Teile und herrsche – das klappt nicht

Zweitens liegt es daran, dass es bislang weder Premierministerin Theresa May noch ihren in diesem Sommer die EU bereisenden Ministern gelang, einen Keil zwischen den europäischen Block zu treiben. Vor 100 Jahren regierte dieses Land zwar die Welt. Doch die britische Königsdisziplin des Divide and Rule (frei übersetzt ungefähr: Entzweie deine Opponenten und dominiere sie dann) – diese jahrhundertealte Formel scheint nicht länger zu funktionieren.

Sehr zum Ärger und zur Frustration der überwiegend EU-feindlich eingestellten Medien, die inzwischen eine "Brüsseler Verschwörung" vermuten, die nur ein Ziel habe: entweder Großbritannien zu zerstören oder aber zur Umkehr, also zurück in den Schoß der EU, zu lotsen.

Bei einem Pubbesuch plauderte ich neulich mit einem guten Freund, der 2016 für einen Verbleib in der EU gestimmt hatte, über das Thema. "London will nach wie vor einen guten Deal.

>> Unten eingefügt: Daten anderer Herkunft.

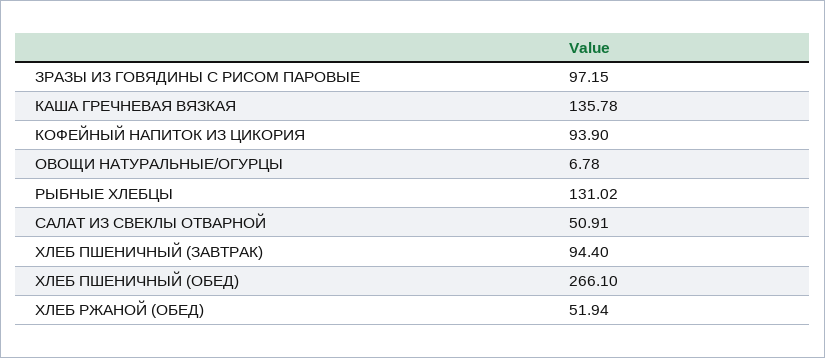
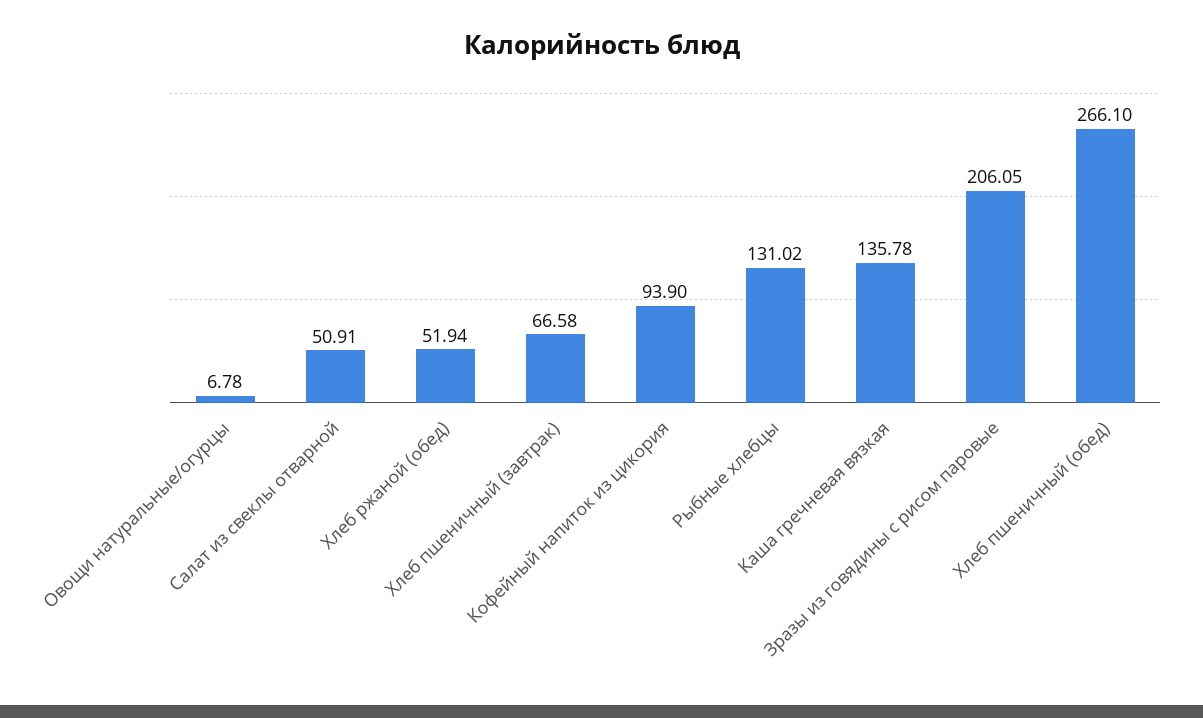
ЗРАЗЫ ИЗ ГОВЯДИНЫ С РИСОМ ПАРОВЫЕ: 97.15 -> 206.05
ХЛЕБ ПШЕНИЧНЫЙ (ЗАВТРАК): 94.4 -> 66.58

Brüssel will nur noch eine klare Trennung", so seine Erkenntnis. Der Mann hat recht, finde ich.

Diverse britische Wirtschaftszweige und Lobbyverbände nutzten das diesjährige Sommerloch zudem, um lautstark vor einem No-Deal-Szenario und dessen Folgen für die britische Wirtschaft und Gesellschaft zu warnen. Jüngstes Beispiel ist die Pharmabranche und der Krankenhaussektor.

So wandten sich die Trägergesellschaften britischer Krankenhäuser und Rettungsdienste des staatlichen Gesundheitsdienstes (National Health Service, NHS) an die Öffentlichkeit: Im Fall eines No-Deal-Brexit drohten den Kliniken und Arztpraxen "schlimme Versorgungsengpässe mit Arzneimitteln und medizinischem Verbrauchsmaterial", hieß es.. Arzneimittelhersteller warnen seit Monaten vor diesem Szenario, was speziell von Anti-EU-Politikern im Königreich wie dem ehemaligen Außenminister Boris Johnson als "Panikmache" und "dummes Gerede" abgetan wird. "Das grenzt an Realitätsverweigerung", sagte ein mir bekannter Londoner Krankenhausarzt.

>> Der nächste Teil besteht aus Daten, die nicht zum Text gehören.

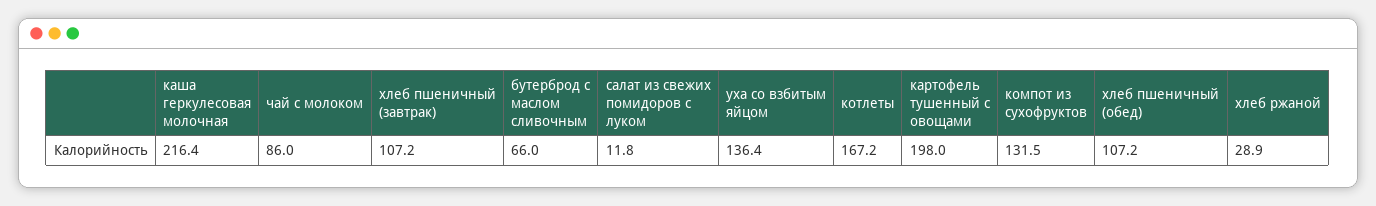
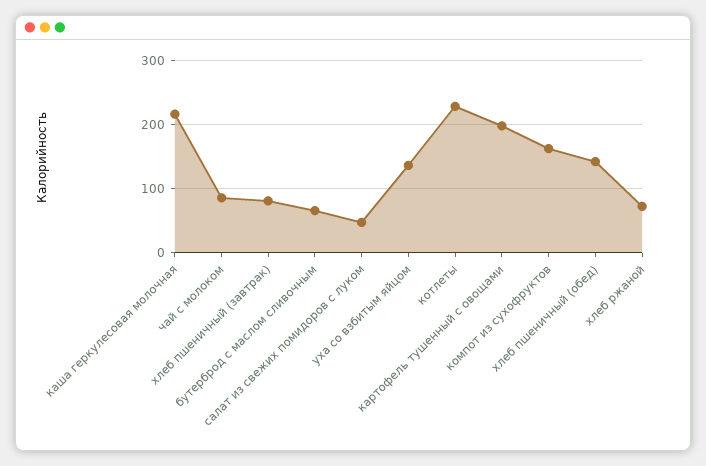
хлеб пшеничный (завтрак): 107.2 -> 80
салат из свежих помидоров с луком: 11.8 -> 50
котлеты: 167.2 -> 230
компот из сухофруктов: 131.5 -> 160
хлеб пшеничный (обед): 107.2 -> 140
хлеб ржаной: 28.9 -> 70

Zweites Referendum? Eher nicht

Die Europäische Arzneimittelagentur (EMA), die künftig von Amsterdam aus arbeiten wird, hält sich mit Brexit-Warnungen zurück. Was nicht zuletzt politische Gründe hat. Redet man aber mit EMA-Leuten, wird schnell klar, wie besorgt man auch bei den Arzneimittelprüfern ist. Auch dort wird hinter vorgehaltener Hand von dem "Horror-Szenario" eines No-Deal- Brexit gesprochen.

Unterdessen werden Rufe nach einem zweiten Brexit-Referendum lauter. Es ist aber schwierig, genau zu sagen, wie viele Briten dafür wären, abermals abzustimmen. Fest steht: Sowohl bei den regierenden Tories als auch bei Labour mehren sich solche Stimmen. Die dritte große Partei im Unterhaus, die Liberalen, sind ohnehin dafür, in der EU zu bleiben.

Große Unternehmen wie zuletzt der Bekleidungshersteller Superdry, der eine Millionen Pfund (rund 1,15 Millionen Euro) stiftete, geben Geld für die "Second Vote"-Initiative. Viele Unterhausabgeordnete aller Parteien haben sich außerdem zu einer Lobbygruppe namens "The Peoples Vote" zusammengeschlossen mit dem Ziel, Regierungschefin May zu einer erneuten Abstimmung zu zwingen.

Bislang hat Downing Street diese Möglichkeit kategorisch ausgeschlossen. Die meisten Beobachter in Westminster halten es ebenfalls für eher unwahrscheinlich, dass noch einmal abgestimmt wird.